Friday, February 22, 2013


Memorandum of Association defines the scope and ambit of the Company. Memorandum binds the Company and outsiders. As per section 36(1) of the Companies Act, 1956 –Subscribers to the MOA

Effect of memorandum and articles: Subject to the provisions of this Act, the memorandum and articles shall, when registered, bind the company and the members thereof to the same extent as if they respectively had been signed by the company and by each member, and contained covenants on its and his part to observe all the provisions of the memorandum and of the articles.”

The section very clearly states that “Signing by the Company and Each member”. And it also uses the term “Covenants”. Covenants mean Agreement.

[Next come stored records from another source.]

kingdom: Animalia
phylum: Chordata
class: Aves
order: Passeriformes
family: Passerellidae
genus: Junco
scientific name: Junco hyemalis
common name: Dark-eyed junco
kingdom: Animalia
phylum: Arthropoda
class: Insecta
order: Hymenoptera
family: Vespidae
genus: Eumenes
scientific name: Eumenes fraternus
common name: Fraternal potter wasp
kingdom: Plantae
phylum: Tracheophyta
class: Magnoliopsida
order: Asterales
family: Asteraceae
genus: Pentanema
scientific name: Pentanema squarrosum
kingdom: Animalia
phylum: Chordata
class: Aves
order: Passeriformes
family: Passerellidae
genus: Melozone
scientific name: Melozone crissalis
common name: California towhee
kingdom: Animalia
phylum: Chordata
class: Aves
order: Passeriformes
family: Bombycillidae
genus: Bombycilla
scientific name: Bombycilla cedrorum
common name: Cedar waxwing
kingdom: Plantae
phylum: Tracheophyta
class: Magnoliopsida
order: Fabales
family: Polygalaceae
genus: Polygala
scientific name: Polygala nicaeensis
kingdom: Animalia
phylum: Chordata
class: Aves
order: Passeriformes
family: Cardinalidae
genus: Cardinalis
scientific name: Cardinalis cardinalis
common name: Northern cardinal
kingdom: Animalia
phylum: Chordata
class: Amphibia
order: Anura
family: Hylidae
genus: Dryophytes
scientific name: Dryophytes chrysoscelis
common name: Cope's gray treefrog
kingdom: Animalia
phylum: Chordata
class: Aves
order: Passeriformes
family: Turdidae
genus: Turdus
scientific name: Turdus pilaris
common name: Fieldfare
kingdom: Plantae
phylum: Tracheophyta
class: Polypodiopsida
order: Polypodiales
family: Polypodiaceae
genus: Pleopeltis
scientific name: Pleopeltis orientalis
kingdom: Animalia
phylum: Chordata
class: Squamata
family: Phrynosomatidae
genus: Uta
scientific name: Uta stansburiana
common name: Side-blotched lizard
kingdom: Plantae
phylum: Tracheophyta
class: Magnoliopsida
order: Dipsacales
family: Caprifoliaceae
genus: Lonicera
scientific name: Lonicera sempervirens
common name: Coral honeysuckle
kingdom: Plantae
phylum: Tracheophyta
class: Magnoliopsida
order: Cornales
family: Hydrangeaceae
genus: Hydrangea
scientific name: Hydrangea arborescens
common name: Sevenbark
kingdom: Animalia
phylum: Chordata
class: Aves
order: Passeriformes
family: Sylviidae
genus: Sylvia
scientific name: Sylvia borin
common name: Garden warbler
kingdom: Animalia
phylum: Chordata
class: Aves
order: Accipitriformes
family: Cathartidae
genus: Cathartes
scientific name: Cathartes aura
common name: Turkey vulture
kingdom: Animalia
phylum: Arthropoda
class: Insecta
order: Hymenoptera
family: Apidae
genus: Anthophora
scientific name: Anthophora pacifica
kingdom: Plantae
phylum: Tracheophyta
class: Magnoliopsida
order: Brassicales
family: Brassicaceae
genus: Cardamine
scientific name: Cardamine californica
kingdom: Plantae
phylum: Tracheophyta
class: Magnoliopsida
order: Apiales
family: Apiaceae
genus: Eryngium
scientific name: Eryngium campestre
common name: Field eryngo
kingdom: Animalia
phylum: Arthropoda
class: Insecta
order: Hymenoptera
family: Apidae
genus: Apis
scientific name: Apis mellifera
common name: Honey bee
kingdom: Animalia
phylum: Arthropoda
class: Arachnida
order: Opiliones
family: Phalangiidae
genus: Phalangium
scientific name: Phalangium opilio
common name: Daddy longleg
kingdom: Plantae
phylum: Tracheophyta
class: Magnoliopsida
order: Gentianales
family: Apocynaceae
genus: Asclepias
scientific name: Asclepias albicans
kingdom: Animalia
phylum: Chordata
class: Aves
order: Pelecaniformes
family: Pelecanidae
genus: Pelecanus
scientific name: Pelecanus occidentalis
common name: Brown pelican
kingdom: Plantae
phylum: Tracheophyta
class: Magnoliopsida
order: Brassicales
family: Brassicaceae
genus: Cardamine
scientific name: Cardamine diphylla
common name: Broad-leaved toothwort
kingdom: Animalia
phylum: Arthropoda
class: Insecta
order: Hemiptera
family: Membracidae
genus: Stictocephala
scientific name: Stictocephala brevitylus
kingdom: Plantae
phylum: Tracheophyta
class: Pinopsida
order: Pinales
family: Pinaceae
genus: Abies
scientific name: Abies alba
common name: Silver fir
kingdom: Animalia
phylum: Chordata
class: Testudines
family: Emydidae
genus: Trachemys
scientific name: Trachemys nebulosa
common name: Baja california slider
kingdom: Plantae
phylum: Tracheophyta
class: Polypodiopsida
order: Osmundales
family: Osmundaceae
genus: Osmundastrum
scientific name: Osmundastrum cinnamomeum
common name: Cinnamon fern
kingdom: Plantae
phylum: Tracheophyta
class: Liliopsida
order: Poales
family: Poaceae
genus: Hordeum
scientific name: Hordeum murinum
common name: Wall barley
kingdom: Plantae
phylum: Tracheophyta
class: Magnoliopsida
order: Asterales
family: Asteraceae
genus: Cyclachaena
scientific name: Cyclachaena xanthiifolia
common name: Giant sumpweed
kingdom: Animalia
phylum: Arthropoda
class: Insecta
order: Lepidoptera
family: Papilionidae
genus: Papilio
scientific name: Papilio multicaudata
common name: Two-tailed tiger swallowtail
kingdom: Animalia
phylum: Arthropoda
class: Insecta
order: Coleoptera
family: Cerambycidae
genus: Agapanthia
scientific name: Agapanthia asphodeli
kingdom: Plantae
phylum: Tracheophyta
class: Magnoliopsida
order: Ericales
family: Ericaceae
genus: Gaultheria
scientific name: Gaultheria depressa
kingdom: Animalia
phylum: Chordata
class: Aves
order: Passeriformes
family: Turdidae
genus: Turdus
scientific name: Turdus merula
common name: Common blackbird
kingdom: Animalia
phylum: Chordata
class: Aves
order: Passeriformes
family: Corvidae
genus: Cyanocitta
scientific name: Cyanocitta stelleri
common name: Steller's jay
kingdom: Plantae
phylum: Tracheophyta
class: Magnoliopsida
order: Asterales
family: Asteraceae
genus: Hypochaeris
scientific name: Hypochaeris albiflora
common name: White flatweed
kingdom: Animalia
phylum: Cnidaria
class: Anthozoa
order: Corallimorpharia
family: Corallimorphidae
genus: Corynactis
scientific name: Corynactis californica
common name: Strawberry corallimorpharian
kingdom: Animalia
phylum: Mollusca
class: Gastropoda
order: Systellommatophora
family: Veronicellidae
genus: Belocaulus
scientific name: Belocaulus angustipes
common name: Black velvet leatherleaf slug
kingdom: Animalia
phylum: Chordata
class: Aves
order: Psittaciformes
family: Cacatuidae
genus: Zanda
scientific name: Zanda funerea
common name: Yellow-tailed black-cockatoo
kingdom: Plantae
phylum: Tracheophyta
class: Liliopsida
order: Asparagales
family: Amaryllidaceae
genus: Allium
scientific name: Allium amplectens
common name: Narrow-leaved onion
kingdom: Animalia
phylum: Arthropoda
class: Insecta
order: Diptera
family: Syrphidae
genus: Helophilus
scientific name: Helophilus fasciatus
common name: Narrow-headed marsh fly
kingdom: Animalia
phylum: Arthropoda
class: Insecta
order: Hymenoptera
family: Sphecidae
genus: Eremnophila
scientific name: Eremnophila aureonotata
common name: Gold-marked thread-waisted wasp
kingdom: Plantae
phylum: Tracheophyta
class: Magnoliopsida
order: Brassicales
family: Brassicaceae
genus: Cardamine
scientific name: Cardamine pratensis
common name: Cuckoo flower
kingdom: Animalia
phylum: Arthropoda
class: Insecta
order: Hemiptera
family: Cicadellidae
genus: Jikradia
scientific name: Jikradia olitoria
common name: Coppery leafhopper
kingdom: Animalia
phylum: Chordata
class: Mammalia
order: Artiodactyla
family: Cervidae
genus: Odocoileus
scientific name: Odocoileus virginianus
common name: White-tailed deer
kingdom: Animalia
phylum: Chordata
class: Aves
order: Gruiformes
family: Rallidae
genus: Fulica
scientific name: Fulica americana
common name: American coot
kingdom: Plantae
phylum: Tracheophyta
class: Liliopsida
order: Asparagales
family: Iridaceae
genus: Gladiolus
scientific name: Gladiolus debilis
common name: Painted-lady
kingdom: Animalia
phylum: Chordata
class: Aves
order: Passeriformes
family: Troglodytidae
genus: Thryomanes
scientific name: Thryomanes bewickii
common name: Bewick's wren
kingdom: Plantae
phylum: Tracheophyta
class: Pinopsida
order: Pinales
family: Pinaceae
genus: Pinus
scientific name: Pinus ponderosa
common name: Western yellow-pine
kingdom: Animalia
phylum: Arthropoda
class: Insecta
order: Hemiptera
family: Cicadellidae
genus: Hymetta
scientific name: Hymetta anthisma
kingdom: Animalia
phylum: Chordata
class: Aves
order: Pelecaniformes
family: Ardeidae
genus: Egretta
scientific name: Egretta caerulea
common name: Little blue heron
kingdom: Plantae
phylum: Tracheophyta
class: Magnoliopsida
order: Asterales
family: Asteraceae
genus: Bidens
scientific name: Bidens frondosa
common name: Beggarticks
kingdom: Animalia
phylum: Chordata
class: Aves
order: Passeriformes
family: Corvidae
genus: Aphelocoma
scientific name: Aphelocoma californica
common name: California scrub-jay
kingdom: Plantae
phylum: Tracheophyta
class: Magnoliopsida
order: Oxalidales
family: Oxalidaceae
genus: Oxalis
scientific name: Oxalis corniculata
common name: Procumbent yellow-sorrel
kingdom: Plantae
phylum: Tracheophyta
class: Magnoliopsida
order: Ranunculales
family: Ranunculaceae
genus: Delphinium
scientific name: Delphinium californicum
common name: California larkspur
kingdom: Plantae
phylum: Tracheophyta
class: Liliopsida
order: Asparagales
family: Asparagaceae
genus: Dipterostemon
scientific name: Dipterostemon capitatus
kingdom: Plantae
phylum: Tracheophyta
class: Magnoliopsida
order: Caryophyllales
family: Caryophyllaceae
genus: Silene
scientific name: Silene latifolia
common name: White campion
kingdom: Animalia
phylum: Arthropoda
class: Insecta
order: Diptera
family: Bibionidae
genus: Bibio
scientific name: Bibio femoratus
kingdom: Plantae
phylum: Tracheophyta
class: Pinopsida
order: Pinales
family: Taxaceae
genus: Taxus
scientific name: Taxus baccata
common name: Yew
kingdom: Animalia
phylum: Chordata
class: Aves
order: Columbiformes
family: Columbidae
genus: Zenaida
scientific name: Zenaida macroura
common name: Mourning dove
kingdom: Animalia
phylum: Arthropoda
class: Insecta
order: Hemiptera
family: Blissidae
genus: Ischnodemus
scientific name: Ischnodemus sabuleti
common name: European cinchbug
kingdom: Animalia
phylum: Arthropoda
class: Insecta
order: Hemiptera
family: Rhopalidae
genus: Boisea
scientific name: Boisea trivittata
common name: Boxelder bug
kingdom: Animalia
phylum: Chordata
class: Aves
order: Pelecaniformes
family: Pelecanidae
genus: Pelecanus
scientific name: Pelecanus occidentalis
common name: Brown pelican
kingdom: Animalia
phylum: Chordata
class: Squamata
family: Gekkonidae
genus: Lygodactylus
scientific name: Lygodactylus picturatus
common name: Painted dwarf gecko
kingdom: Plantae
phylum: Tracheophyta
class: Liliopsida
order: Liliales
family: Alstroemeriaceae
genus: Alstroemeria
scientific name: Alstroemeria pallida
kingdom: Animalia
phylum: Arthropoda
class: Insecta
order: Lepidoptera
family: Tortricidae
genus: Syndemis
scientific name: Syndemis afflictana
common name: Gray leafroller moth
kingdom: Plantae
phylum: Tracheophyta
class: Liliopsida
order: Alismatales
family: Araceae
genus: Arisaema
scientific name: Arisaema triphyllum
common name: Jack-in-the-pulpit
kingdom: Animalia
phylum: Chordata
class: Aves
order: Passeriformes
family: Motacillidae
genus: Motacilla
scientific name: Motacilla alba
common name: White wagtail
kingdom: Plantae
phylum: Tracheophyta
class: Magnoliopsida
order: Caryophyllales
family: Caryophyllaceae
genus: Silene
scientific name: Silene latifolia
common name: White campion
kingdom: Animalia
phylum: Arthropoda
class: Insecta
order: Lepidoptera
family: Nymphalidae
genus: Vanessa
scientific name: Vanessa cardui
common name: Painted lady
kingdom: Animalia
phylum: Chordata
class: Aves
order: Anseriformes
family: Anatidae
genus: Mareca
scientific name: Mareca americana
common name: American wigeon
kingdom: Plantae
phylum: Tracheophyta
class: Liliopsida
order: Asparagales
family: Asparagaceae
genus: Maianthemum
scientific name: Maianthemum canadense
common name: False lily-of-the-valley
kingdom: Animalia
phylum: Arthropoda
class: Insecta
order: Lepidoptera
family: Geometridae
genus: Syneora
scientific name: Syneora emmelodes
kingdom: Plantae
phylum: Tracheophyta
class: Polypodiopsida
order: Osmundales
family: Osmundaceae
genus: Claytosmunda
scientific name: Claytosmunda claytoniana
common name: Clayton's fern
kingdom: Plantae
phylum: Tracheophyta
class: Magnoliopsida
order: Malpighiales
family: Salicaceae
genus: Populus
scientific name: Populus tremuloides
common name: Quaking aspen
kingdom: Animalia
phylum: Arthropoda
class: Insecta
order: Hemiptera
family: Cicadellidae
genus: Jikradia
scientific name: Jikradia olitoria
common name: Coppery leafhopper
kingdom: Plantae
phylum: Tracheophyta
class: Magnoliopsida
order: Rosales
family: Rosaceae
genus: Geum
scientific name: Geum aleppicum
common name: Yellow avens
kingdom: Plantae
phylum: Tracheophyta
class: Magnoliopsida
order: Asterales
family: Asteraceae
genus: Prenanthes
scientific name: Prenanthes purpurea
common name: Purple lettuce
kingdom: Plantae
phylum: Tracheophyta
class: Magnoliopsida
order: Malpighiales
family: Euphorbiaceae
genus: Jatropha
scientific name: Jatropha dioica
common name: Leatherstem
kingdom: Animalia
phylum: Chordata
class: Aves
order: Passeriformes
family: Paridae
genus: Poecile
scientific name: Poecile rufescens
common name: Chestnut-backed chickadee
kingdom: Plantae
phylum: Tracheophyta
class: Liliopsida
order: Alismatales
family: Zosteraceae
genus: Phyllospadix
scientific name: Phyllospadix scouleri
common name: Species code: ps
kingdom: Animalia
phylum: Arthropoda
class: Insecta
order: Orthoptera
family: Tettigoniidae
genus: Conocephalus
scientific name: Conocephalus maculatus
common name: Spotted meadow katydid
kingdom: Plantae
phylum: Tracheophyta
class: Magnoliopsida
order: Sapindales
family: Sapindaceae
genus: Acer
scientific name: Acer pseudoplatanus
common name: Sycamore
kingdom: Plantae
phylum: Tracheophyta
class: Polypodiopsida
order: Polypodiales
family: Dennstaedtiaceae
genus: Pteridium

As it is used in law it is a Contract. Hence we know as per the provisions of the Contract law – Acceptance once given cannot be revoked. On understanding this general principle of the Contract law – Revocation after registration is impossible.

Such revocation shall be treated as the breach of the Contract. Only way by which such withdrawal shall be permissible is acceptance by all other subscribers. I again clarify; this is a procedural permission i.e. by FACT and not by LAW. In order to prove such permission is erroneous by law, I hereby draw the words of Sec.41 of the Companies Act,1956 “The subscribers of the memorandum of a company shall be deemed to have agreed to become members of the company, and on its registration, shall be entered as members in its register of members”.

Note: Buckley says, "The subscriber is liable by virtue of the contract, which, under this section, arises immediately upon his signature."

Coming back to the query, Whether all by agreement could do so is a question it is not necessary to consider, as such a step would destroy the proposed company altogether, and the question of the protection of the public, which is the object of the Act, would not arise as the literal meaning of the section is clear.

Even by the PEEL’s case law, we have understood that Registration of the MOA is conclusive evidence. Even though alteration of every other clause is possible by law, one such provision is intentionally omitted in the ACT for subscribers to the MOA to prohibit such alteration.

As it is a breach of the Contract, Specific performance shall be the solution. As per Sec. 15(h) and 19(e) of the Specific relief Act, it is an agreement. Hence specific relief can be claimed.
Lord Romilly in Drummond's Case 4 Ch. App. 772 at p. 776 note "The persons signing the memorandum are required by the Legislature to do so as an earnest that there are certain persons personally liable to pay money to the company."

Sec.36(2) of the Act says that “All money payable by any member to the company under the memorandum or articles shall be a debt due from him to the company”.
Hence by analysing all these, it shall be clear – Subscriber to the MOA is irrevocable acceptance.